Main monitoring script that searches GitHub repositories for TurboQuant mentions.

Usage:

# Scan last 30 days (default)
python scripts/upstream_watch.py

# Scan last 60 days
python scripts/upstream_watch.py --days 60

# JSON output
python scripts/upstream_watch.py --format json

# Save to file
python scripts/upstream_watch.py --output report.md

# With GitHub token (for higher rate limits)
python scripts/upstream_watch.py --github-token $GITHUB_TOKEN

Features:

  • Searches llama.cpp, Ollama, and ggml repositories
  • Checks issues, PRs, and release notes
  • Looks for TurboQuant/PolarQuant/QJL keywords
  • Generates text or JSON reports
  • Compares fork status with upstream

2. .github/workflows/upstream-watch.yml

GitHub Action that runs weekly to monitor upstream.
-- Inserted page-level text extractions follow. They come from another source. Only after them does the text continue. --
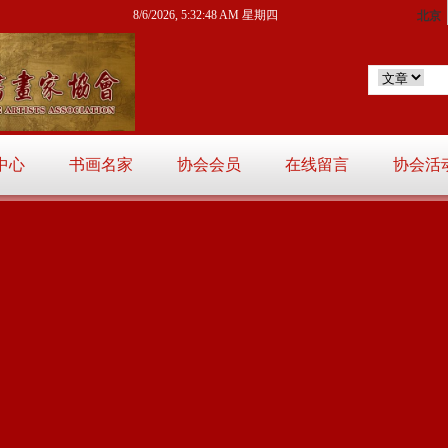
8/6/2026, 5:32:49 AM 星期四
中心
书画名家
协会会员
在线留言
协会活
Schedule: Every Monday at 9:00 AM UTC
Manual Trigger: Can be run manually with custom days parameter

What it does:

  1. Runs the monitoring script
  2. Generates JSON and text reports
  3. Uploads reports as artifacts
  4. Creates an issue if findings are detected
  5. Commits reports to repository (optional)

3. Documentation

This file and related documentation.

Keywords Monitored

The system searches for these keywords in upstream repositories:

  • turborot (common misspelling/search term)
  • turborotquant
  • polarquant
  • qjl
  • kv cache compression
  • kv cache quantization
  • quantized kv
  • kv quant
  • cache compression

Repositories Monitored

  1. llama.cpp (ggerganov/llama.cpp)

    • Main C++ implementation of LLaMA
    • Where TurboQuant would likely land first
  2. Ollama (ollama/ollama)

    • Go wrapper around llama.cpp
    • Release notes may mention TurboQuant support
  3. ggml (ggml-org/ggml)

    • Tensor library used by llama.cpp
    • Low-level KV cache compression implementations

Current Status

Fork: TheTom/llama-cpp-turboquant
Status: Active, maintained
Upstream Status: No TurboQuant support found in upstream yet

When Upstream Lands

When TurboQuant is detected in upstream, follow this evaluation process:

1. Detection

  • The monitoring system will detect mentions in issues, PRs, or releases
  • An issue will be created automatically

2. Evaluation

Compare upstream implementation with our fork:

Performance:

  • Benchmark compression ratio
  • Measure inference speed
  • Test memory usage

Features:

  • What quantization methods are supported?
  • What hardware backends are available?
  • What model architectures are supported?

Compatibility:

  • Does it work with our models?
  • Does it integrate with our toolchain?
  • Are there breaking changes?

3. Decision

Based on evaluation:

If upstream is better:

  • Plan migration from fork to upstream
  • Update dependencies
  • Test thoroughly
  • Document migration process

If our fork is better:

  • Continue using fork
  • Consider contributing improvements upstream
  • Document why we're keeping the fork

If they're equivalent:

  • Consider migrating for maintenance benefits
  • Less work to track upstream

Rate Limits

GitHub API has rate limits:

  • Unauthenticated: 60 requests/hour
  • Authenticated: 5,000 requests/hour

The script uses multiple API calls per repository, so use a GitHub token for better limits.

Troubleshooting

No findings detected

  • Check if keywords are correct
  • Verify repositories are being scanned
  • Check GitHub API rate limits
  • Try increasing --days parameter

GitHub Action failing

  • Check if GITHUB_TOKEN secret is set
  • Verify workflow permissions
  • Check for syntax errors in workflow file

Script errors

  • Ensure Python 3.7+ is installed
  • Check internet connectivity
  • Verify GitHub API is accessible

Future Enhancements

  1. Email/Slack notifications when findings are detected
  2. More repositories to monitor (e.g., huggingface/transformers)
  3. Automated benchmarking when upstream lands
  4. Dashboard for tracking upstream status over time
  • Issue #1: Main TurboQuant implementation
  • Issue #15: This monitoring system
  • Parent Issue: #1 (mentioned in #15)

Acceptance Criteria

From issue #15:

  • Monitoring cadence established (weekly via GitHub Action)
  • Upstream landing detection and reporting when it happens

Files

scripts/upstream_watch.py           # Main monitoring script
.github/workflows/upstream-watch.yml # GitHub Action workflow
docs/upstream-watch.md              # This documentation

License

Part of the Timmy Foundation TurboQuant project.